- Directed by: Monte Luke assistant Martyn Keith
- Written by: Martyn Keith
- Starring: Boyd Irwin Charles Villers
- Cinematography: Maurice Bertel
- Production company: J. C. Williamson Ltd
- Release dates: 18 October 1915 (Melbourne); 6 December 1915 (Australia);
- Running time: 4,000 feet
- Country: Australia
- Languages: Silent film English intertitles

= For Australia =

For Australia is a 1915 Australian silent film directed by Monte Luke.

==Plot==
A newspaper journalist, Stanley Lane (Boyd Irwin), discovers a German spy ring in Sydney led by Carl Hoffman (Charles Villiers). Lane is captured and imprisoned by Germans on an uncharted Pacific Island.

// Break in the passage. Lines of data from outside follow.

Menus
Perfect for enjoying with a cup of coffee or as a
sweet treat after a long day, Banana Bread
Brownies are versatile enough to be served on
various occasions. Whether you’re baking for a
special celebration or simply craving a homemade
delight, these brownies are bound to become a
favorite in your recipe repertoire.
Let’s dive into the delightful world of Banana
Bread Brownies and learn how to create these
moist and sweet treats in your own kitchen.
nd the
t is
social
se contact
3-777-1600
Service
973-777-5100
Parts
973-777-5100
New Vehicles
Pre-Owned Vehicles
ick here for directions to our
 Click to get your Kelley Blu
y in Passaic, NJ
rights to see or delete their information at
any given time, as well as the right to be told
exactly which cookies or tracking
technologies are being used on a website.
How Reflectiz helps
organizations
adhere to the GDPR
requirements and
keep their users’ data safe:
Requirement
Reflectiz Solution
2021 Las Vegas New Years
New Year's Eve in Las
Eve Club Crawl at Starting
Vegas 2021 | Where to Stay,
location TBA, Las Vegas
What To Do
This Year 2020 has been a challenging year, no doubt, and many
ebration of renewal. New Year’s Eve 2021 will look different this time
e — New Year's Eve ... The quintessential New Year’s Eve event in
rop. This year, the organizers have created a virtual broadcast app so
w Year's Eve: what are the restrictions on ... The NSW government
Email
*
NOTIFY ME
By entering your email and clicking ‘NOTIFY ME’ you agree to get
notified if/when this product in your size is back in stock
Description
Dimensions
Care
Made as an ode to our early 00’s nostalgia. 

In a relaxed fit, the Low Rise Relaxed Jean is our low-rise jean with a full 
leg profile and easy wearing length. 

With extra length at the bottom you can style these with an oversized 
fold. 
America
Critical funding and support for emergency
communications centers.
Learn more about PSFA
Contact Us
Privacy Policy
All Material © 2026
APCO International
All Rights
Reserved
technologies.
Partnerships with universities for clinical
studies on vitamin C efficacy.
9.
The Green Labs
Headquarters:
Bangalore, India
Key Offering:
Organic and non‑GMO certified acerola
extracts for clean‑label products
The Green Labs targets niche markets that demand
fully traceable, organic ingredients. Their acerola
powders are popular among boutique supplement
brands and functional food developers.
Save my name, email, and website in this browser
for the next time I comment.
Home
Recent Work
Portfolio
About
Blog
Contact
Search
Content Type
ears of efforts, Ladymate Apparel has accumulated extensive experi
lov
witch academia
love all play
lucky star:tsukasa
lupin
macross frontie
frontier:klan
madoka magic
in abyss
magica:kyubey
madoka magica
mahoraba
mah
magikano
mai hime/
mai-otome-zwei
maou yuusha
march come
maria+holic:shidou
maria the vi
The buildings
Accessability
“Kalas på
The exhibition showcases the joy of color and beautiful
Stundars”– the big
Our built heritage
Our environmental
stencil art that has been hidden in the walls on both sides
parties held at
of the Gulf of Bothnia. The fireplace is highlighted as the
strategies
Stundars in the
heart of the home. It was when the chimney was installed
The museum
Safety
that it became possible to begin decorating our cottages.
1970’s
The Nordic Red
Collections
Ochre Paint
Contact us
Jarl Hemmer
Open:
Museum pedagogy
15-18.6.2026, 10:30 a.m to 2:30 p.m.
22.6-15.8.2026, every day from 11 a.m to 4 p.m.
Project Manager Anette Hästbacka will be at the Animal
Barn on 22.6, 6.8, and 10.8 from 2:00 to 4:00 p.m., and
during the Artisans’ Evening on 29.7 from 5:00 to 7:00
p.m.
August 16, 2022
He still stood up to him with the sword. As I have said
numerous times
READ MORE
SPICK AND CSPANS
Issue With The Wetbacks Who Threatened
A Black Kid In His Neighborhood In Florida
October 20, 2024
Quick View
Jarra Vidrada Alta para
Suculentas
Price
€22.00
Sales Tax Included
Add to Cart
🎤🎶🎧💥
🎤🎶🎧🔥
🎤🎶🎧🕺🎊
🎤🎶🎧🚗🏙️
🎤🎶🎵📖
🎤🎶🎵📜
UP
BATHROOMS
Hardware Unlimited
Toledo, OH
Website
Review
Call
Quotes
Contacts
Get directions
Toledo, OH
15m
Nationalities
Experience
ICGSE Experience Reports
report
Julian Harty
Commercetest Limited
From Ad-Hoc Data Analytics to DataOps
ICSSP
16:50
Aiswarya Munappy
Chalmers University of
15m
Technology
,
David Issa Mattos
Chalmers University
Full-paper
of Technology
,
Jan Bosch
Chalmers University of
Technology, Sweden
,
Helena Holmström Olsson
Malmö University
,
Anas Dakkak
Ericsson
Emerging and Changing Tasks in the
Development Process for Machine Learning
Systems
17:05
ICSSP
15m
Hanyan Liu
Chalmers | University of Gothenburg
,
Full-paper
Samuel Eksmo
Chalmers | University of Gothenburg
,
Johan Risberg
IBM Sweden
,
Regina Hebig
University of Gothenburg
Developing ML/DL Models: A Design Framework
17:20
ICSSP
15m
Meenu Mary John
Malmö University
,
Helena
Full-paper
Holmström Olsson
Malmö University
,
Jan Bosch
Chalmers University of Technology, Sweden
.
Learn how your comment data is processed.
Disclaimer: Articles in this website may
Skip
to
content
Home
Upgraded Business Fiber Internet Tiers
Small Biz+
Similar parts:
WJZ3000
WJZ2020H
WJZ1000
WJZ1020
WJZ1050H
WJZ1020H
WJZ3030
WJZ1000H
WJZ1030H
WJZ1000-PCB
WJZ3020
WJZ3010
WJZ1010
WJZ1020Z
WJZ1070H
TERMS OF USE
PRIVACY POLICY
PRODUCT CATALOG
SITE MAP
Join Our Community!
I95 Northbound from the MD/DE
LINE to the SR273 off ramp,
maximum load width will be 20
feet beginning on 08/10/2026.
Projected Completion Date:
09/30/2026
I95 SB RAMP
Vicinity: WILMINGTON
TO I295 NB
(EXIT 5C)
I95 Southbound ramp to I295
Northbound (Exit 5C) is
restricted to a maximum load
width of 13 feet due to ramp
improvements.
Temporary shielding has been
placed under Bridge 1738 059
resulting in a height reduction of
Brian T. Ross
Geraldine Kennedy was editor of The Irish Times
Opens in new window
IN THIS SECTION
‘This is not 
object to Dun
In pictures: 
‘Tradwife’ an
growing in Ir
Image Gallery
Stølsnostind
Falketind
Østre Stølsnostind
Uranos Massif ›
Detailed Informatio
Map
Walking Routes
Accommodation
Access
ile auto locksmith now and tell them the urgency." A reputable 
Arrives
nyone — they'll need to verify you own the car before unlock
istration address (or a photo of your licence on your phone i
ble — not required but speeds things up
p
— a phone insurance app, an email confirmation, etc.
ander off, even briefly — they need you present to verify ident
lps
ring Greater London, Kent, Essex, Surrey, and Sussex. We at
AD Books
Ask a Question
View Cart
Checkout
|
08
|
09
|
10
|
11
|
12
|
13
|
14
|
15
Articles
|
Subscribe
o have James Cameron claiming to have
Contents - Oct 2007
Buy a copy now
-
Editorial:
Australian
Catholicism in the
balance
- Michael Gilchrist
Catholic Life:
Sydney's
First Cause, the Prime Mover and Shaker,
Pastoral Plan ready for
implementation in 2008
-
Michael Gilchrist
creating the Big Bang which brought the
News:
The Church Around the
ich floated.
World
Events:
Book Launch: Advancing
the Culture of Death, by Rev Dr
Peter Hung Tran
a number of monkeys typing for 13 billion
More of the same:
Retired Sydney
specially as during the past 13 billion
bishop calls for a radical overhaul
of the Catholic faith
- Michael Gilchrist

With the help of half-caste Samoan girl Kana (Alma Rock Phillips) he escapes and destroys a German wireless station in Samoa. He is re-captured and tied to a tree in a crocodile-infested swamp, but Kana saves him again. Later, invades the island and Hoffman runs into the swamp and is eaten by crocodiles.

==Cast==
- Alma Rock Phillips as Kana
- Boyd Irwin as Stanley Lane
- Gwen Burroughs as Mrs De Winter
- Charles Villiers as Carl Hoffman
- Percy Walshe

==Production==
The film was made with the co-operation of the Australian government. It was mostly shot in and around Sydney with some scenes at an aboriginal mission at Brewarrina in northern New South Wales.

==Release==
The film was previewed in Melbourne on 18 October 1915. The Winner stated that:
The picture is a distinctly good example of what can be accomplished in locally-made films. The story is interesting... and has the right grip for picture purposes. Some fine natural scenery has been secured for many of the sections, and the Sydney-Emden fight has been cleverly worked out. On the whole, Mr Monte Luke, the director, and all associated with him in the production, have every reason to be proud of their work.
However the film was not a success at the box office.

==For the Honour of Australia==
The movie was combined with another film, How We Beat the Emden (1915), and the documentary How We Fought the Emden, to make a new movie for release in Britain called For the Honour of Australia (1916). A copy of this survives today.